As if to underscore the stupidity of the city's self-inflicted wounds, a well-informed source dropped by Tribune Tower yesterday to pass along a September 1946 issue of the late, great Architectural Forum magazine, which featured a big spread on the Michael Reese campus. The story's headline reads: "A hospital plans: Seven square miles of Chicago slums are scheduled for redevelopment under a unique planning program sponsored by Michael Reese Hospital."

The spread shows the "shanty housing," "derelict mansions" and "gutted sites" that made up the "slum community" around Reese. And it offers renderings and plans that show the bright new modernist world to come (complete with skip-stop elevators, those that would stop at every other floor) in the apartment buildings planned around Reese. Gropius is clearly and prominently credited as the "architectural consultant." In the following pages is another spread, headlined "Illinois Tech replans 16 city blocks," discussing how IIT and another German emigre associated with the Bauhaus, Mies van der Rohe, were reshaping a nearby swath of land on the South Side.

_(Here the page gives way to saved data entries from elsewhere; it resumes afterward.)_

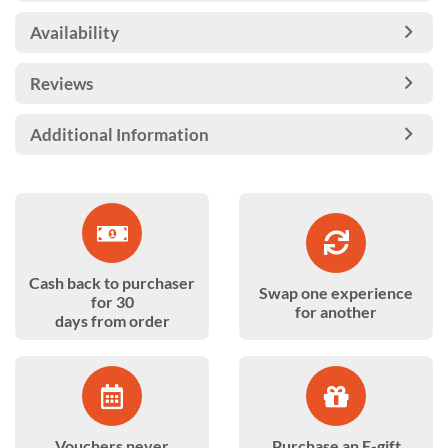
Availability
Reviews
Additional Information
Cash back to purchaser
Swap one experience
for 30
for another
days from order
Vouchers never
Purchase an E-gift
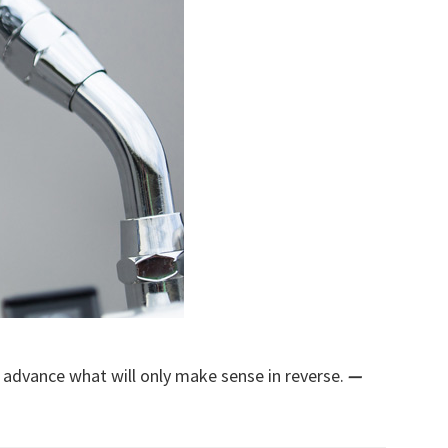
n advance what will only make sense in reverse.
—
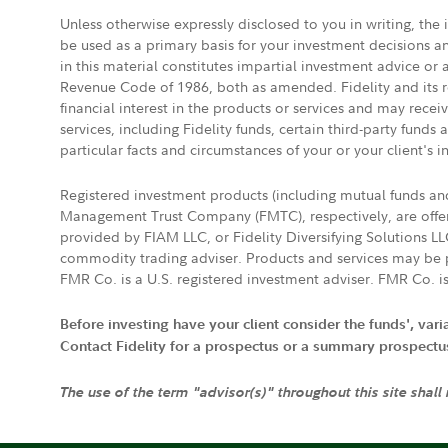
Unless otherwise expressly disclosed to you in writing, the
be used as a primary basis for your investment decisions a
in this material constitutes impartial investment advice or
Revenue Code of 1986, both as amended. Fidelity and its re
financial interest in the products or services and may rece
services, including Fidelity funds, certain third-party fund
particular facts and circumstances of your or your client's i
Registered investment products (including mutual funds a
Management Trust Company (FMTC), respectively, are offere
provided by FIAM LLC, or Fidelity Diversifying Solutions L
commodity trading adviser. Products and services may be p
FMR Co. is a U.S. registered investment adviser. FMR Co. is
Before investing have your client consider the funds', var
Contact Fidelity for a prospectus or a summary prospectus, 
The use of the term "advisor(s)" throughout this site shall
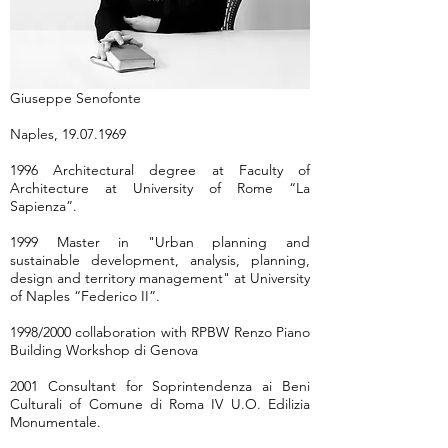
Giuseppe Senofonte
Naples,
19.07.1969
1996 Architectural degree at Faculty of
Architecture at University of Rome “La
Sapienza”.
1999 Master in "Urban planning and
sustainable development, analysis, planning,
design and territory management" at University
of Naples “Federico II”.
1998/2000 collaboration with RPBW Renzo Piano
Building Workshop di Genova
2001 Consultant for Soprintendenza ai Beni
Culturali of Comune di Roma IV U.O. Edilizia
Monumentale.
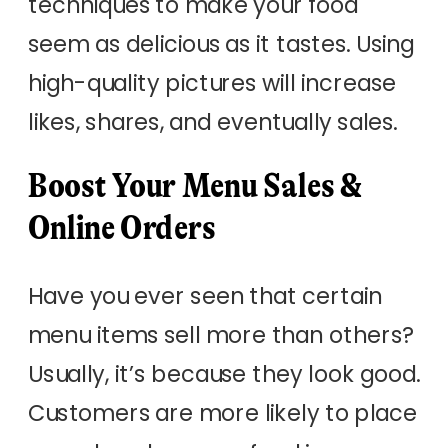
techniques to make your food
seem as delicious as it tastes. Using
high-quality pictures will increase
likes, shares, and eventually sales.
Boost Your Menu Sales &
Online Orders
Have you ever seen that certain
menu items sell more than others?
Usually, it’s because they look good.
Customers are more likely to place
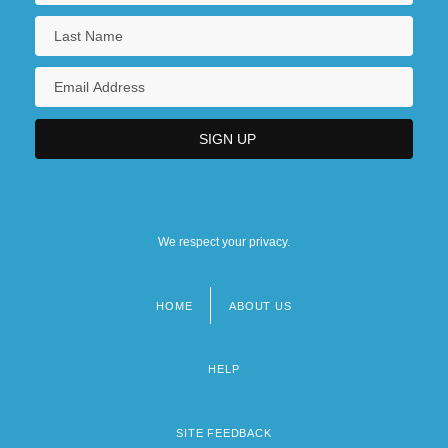
We respect your privacy.
HOME
ABOUT US
Footer
menu
HELP
SITE FEEDBACK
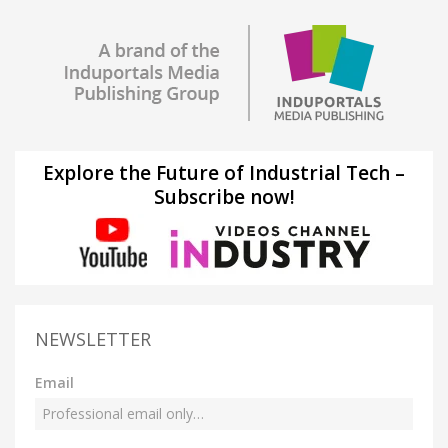
Explore the Future of Industrial Tech –
Subscribe now!
NEWSLETTER
Email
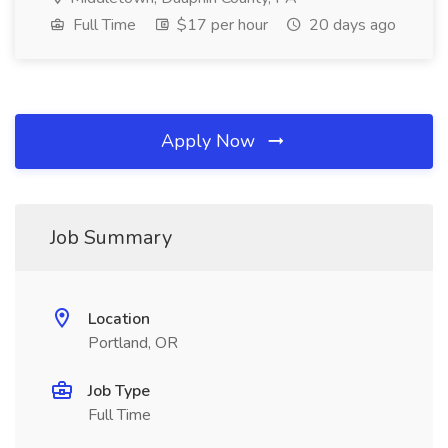
Full Time
$17 per hour
20 days ago
Apply Now
Job Summary
Location
Portland, OR
Job Type
Full Time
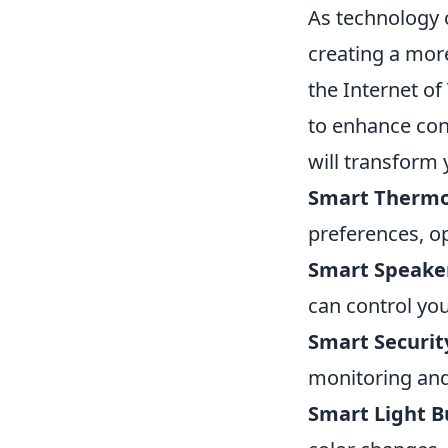
As technology 
creating a more
the Internet o
to enhance con
will transform
Smart Thermo
preferences, op
Smart Speake
can control yo
Smart Securit
monitoring and
Smart Light B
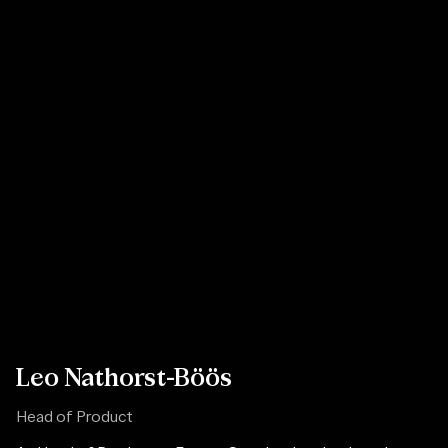
Leo Nathorst-Böös
Head of Product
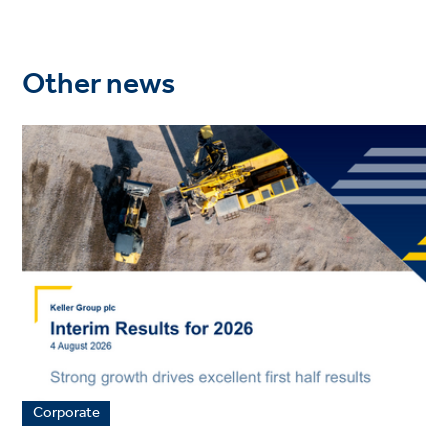
Other news
Corporate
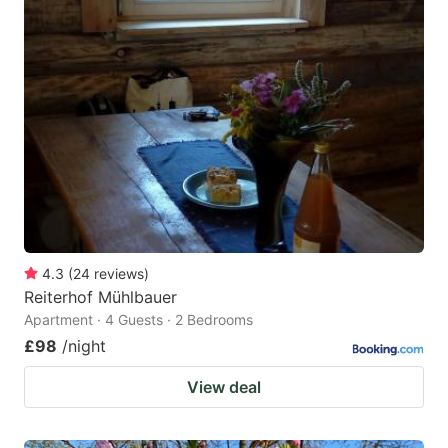
4.3
(
24
reviews
)
Reiterhof Mühlbauer
Apartment · 4 Guests · 2 Bedrooms
£98
/night
View deal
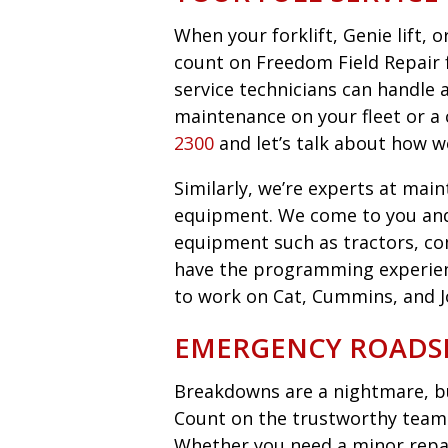
When your forklift, Genie lift,
count on Freedom Field Repair fo
service technicians can handle 
maintenance on your fleet or a 
2300
and let’s talk about how w
Similarly, we’re experts at main
equipment. We come to you an
equipment such as tractors, co
have the programming experie
to work on Cat, Cummins, and 
EMERGENCY ROADSI
Breakdowns are a nightmare, bu
Count on the trustworthy team 
Whether you need a minor repair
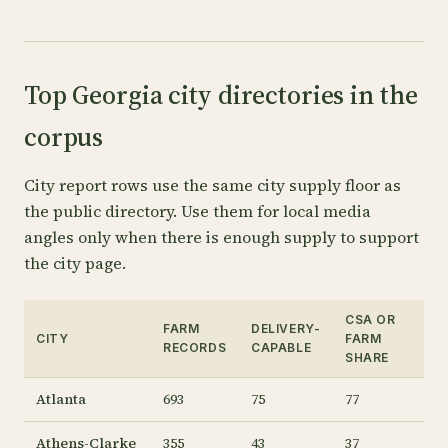
Top Georgia city directories in the
corpus
City report rows use the same city supply floor as
the public directory. Use them for local media
angles only when there is enough supply to support
the city page.
CSA OR
FARM
DELIVERY-
CITY
FARM
RECORDS
CAPABLE
SHARE
Atlanta
693
75
77
Athens-Clarke
355
43
37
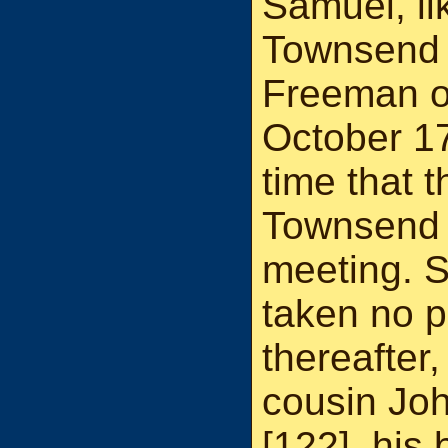
Samuel, li
Townsend 
Freeman o
October 17
time that t
Townsend 
meeting. 
taken no p
thereafter
cousin Jo
[
122
], his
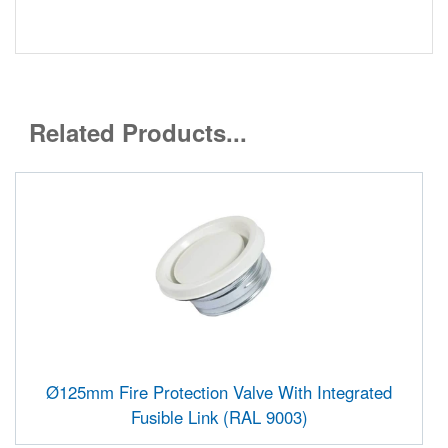
Related Products...
Ø125mm Fire Protection Valve With Integrated
Fusible Link (RAL 9003)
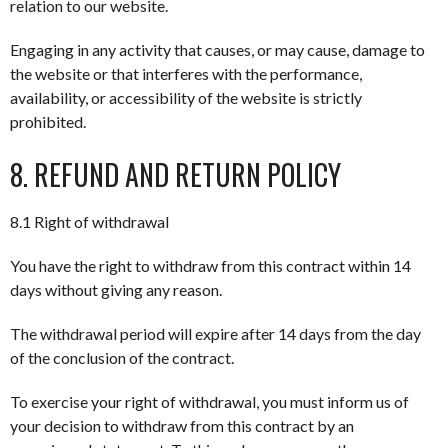
relation to our website.
Engaging in any activity that causes, or may cause, damage to
the website or that interferes with the performance,
availability, or accessibility of the website is strictly
prohibited.
8. REFUND AND RETURN POLICY
8.1 Right of withdrawal
You have the right to withdraw from this contract within 14
days without giving any reason.
The withdrawal period will expire after 14 days from the day
of the conclusion of the contract.
To exercise your right of withdrawal, you must inform us of
your decision to withdraw from this contract by an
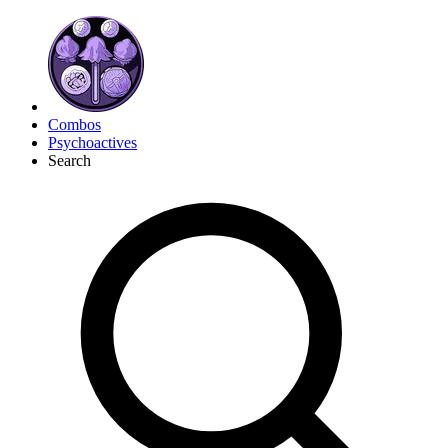
Combos
Psychoactives
Search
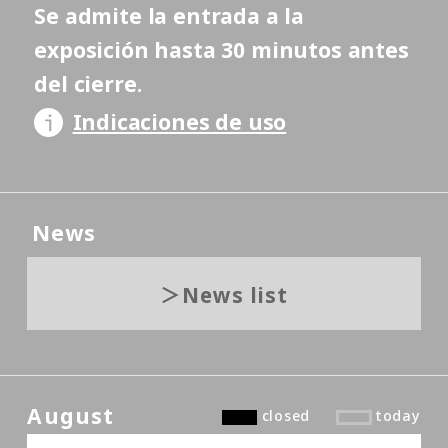
Se admite la entrada a la
exposición hasta 30 minutos antes
del cierre.
Indicaciones de uso
News
News list
August
closed
today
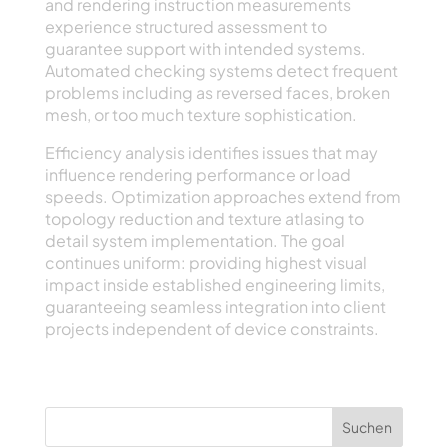
and rendering instruction measurements
experience structured assessment to
guarantee support with intended systems.
Automated checking systems detect frequent
problems including as reversed faces, broken
mesh, or too much texture sophistication.
Efficiency analysis identifies issues that may
influence rendering performance or load
speeds. Optimization approaches extend from
topology reduction and texture atlasing to
detail system implementation. The goal
continues uniform: providing highest visual
impact inside established engineering limits,
guaranteeing seamless integration into client
projects independent of device constraints.
Suchen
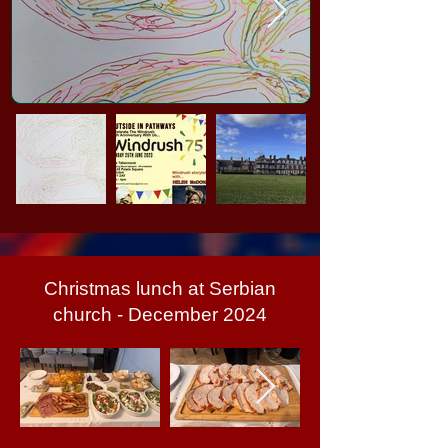
Christmas lunch at Serbian
church - December 2024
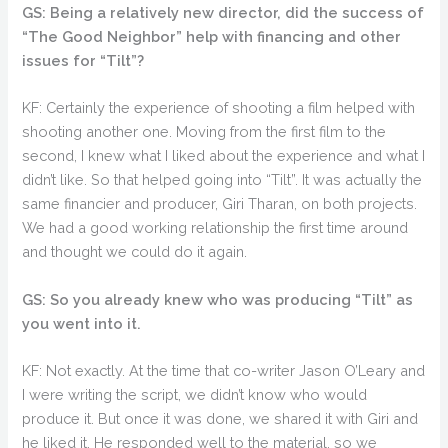
GS: Being a relatively new director, did the success of
“The Good Neighbor” help with financing and other
issues for “Tilt”?
KF: Certainly the experience of shooting a film helped with
shooting another one. Moving from the first film to the
second, I knew what I liked about the experience and what I
didn’t like. So that helped going into “Tilt”. It was actually the
same financier and producer, Giri Tharan, on both projects.
We had a good working relationship the first time around
and thought we could do it again.
GS: So you already knew who was producing “Tilt” as
you went into it.
KF: Not exactly. At the time that co-writer Jason O’Leary and
I were writing the script, we didn’t know who would
produce it. But once it was done, we shared it with Giri and
he liked it. He responded well to the material, so we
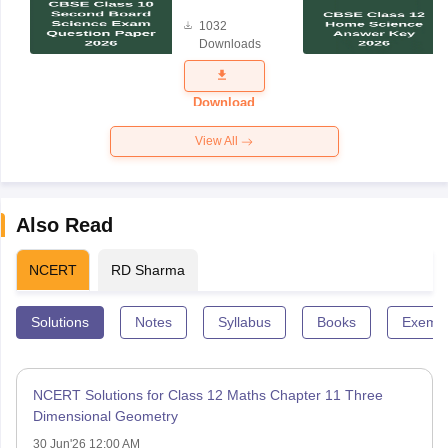
Board
1032
Science
Downloads
Exam
Question
Paper 2026
Download
View All
Also Read
NCERT
RD Sharma
Solutions
Notes
Syllabus
Books
Exempl
NCERT Solutions for Class 12 Maths Chapter 11 Three
Dimensional Geometry
30 Jun'26 12:00 AM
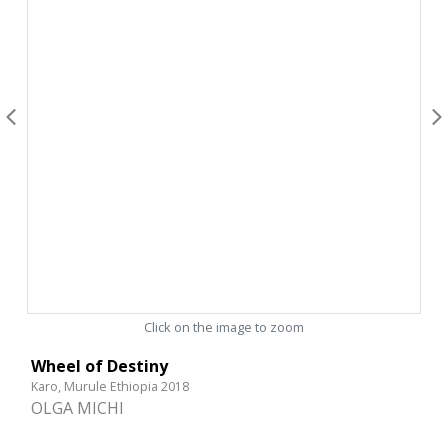
Click on the image to zoom
Wheel of Destiny
Karo, Murule Ethiopia 2018
OLGA MICHI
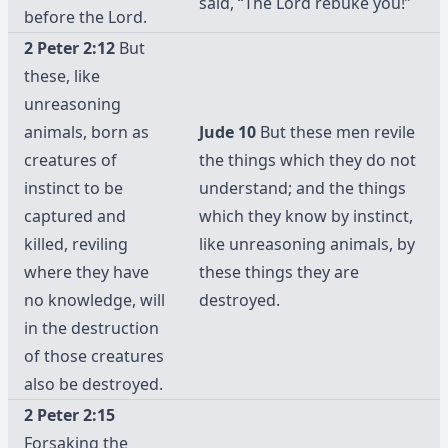
said, “The Lord rebuke you!”
before the Lord.
2 Peter 2:12
But
these, like
unreasoning
animals, born as
Jude 10
But these men revile
creatures of
the things which they do not
instinct to be
understand; and the things
captured and
which they know by instinct,
killed, reviling
like unreasoning animals, by
where they have
these things they are
no knowledge, will
destroyed.
in the destruction
of those creatures
also be destroyed.
2 Peter 2:15
Forsaking the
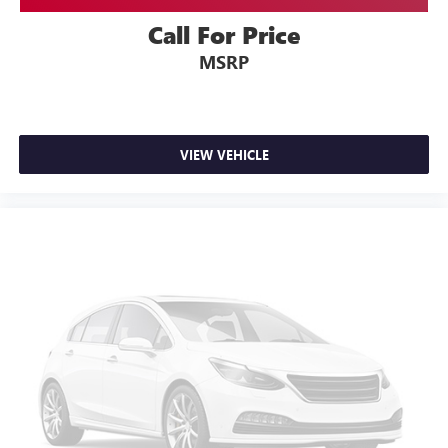
Call For Price
MSRP
VIEW VEHICLE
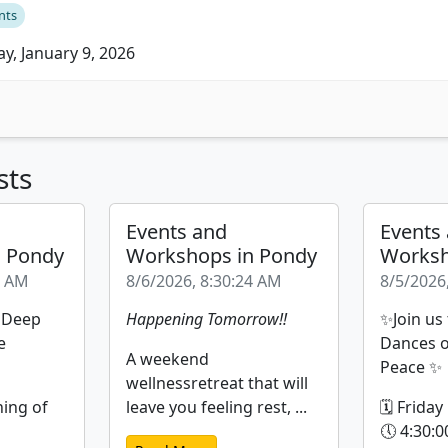
nts
ay, January 9, 2026
sts
Events and
Events
n Pondy
Workshops in Pondy
Worksh
9 AM
8/6/2026, 8:30:24 AM
8/5/2026
| Deep
Happening Tomorrow!!
✨Join us
e
Dances o
A weekend
Peace ✨
wellnessretreat that will
ning of
leave you feeling rest, ...
🗓 Friday
🕔 4:30:0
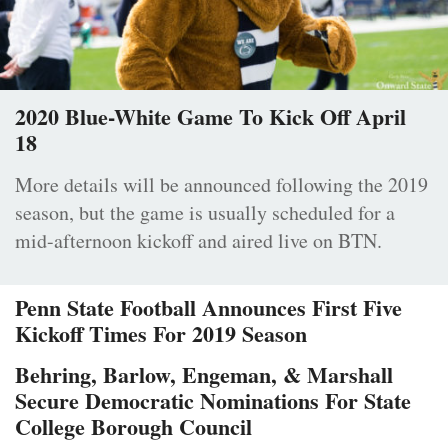
2020 Blue-White Game To Kick Off April
18
More details will be announced following the 2019
season, but the game is usually scheduled for a
mid-afternoon kickoff and aired live on BTN.
Penn State Football Announces First Five
Kickoff Times For 2019 Season
Behring, Barlow, Engeman, & Marshall
Secure Democratic Nominations For State
College Borough Council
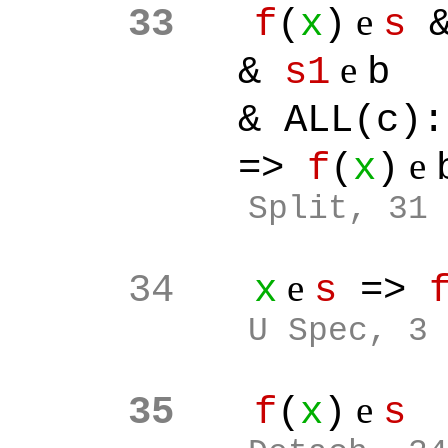
e
33
f
(
x
)
s
&
e
&
s1
b
& ALL(c):[
e
=>
f
(
x
)
Split
, 31
e
34
x
s
=>
U Spec, 3
e
35
f
(
x
)
s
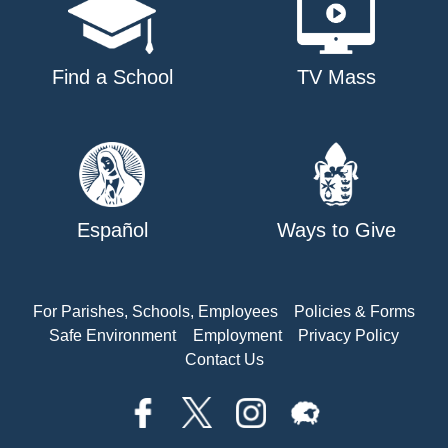
Find a School
TV Mass
Español
Ways to Give
For Parishes, Schools, Employees
Policies & Forms
Safe Environment
Employment
Privacy Policy
Contact Us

Michael Reese Hospital, Bauhaus style architecture

What all this suggests is that Chicago is plundering its history, much as the city did when it allowed the destruction of Louis Sullivan and Dankmar Adler buildings in the 1960s and 1970s. Tim Samuelson, the city's cultural historian, at least was able to get into three of the still-standing Reese buildings and get copies of the hospital's architectural drawings. The drawings and photographs will allow these buildings to live on in the archives, but they should have lived on in real life. Of the 8 Gropius-related buildings at Reese, only the Singer Pavilion--a psychiatric and psychosomatic institute--may be saved. That's appropriate, in a bizarre way: What Chicago's doing is crazy.


marc aurel said...

I love these buildings and see that they are the begining of the sort of styles I have come to love in more recent buildings. What a shame to destroy rather than restore them. I've been given to understand how progressive Chicago is. Now I have my doubts.

Alberti's Window said...

I had no idea that this was happening! How tragic. This story reminds me a little of the Yamasaki complex that was torn down in St. Louis in the 1970s: http://badarthistory.blogspot.com/2009/09/minoru-yamasaki.html

I agree with marc aurel, it is a shame that Chicago prefers to destroy the buildings rather than restore them.

Hels said...

marc and M,
possibly every city in the world has senselessly destroyed some of its architectural and historical treasures.

Cloudland was built in Brisbane in 1939-40 and was the venue for every concert and dance programme in that city from 1940 until 1982. Developers moved in at 3 am in November 1982 and illegally demolished this amazing building, full of chandeliers, tiered seating around the dance floor, domed sky lights and rich decorative details. The citizens of Brisbane were devastated, especially the ex-servicement and their sweethearts who had once enjoyed R & R from the worst fighting in WW2.

But there was something even more tragic about Gropius' treasures, I think. Something of historical importance to Chicago of course, but also to the rest of the world.